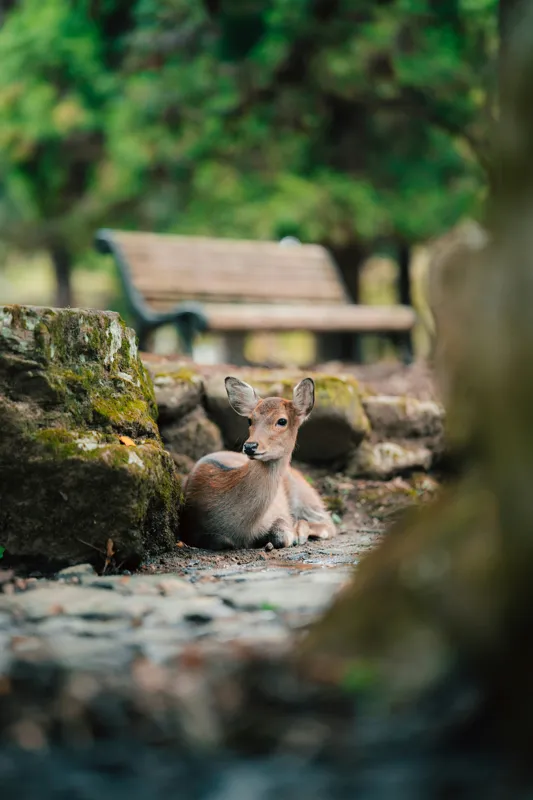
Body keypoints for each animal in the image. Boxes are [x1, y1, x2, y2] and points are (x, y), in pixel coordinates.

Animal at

:::::

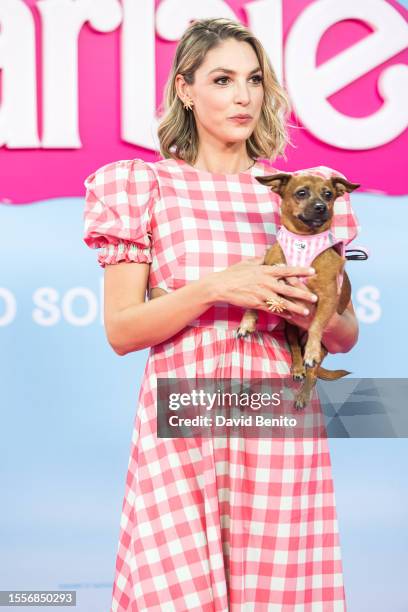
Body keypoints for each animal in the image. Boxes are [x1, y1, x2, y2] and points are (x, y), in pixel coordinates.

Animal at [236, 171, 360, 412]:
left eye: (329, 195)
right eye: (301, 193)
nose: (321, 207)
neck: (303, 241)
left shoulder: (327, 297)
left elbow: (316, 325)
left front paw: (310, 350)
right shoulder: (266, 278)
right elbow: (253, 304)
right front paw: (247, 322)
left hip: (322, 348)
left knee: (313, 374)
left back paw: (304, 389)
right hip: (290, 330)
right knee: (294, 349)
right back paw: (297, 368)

:::::

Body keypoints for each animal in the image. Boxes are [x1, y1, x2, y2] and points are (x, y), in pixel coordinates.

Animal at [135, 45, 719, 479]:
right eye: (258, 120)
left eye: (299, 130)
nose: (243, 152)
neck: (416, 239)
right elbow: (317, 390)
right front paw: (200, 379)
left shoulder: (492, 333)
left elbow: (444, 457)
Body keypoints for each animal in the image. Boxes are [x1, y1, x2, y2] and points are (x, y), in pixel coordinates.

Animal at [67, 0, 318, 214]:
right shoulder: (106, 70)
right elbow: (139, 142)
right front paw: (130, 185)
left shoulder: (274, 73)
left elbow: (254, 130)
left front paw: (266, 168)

:::::

**Action item:** Of the lines above, extract only those from the line with "right front paw: (200, 379)" to the line with "left front paw: (266, 168)", both included, exactly as written.

**Reply:**
right front paw: (200, 379)
left shoulder: (492, 333)
left elbow: (444, 457)
Body keypoints for each animal in the image. Boxes are [x1, y1, x2, y2] and points are (x, y), in pixel coordinates.

Animal at [67, 0, 318, 214]:
right shoulder: (106, 70)
right elbow: (139, 142)
right front paw: (130, 185)
left shoulder: (274, 73)
left elbow: (254, 130)
left front paw: (266, 168)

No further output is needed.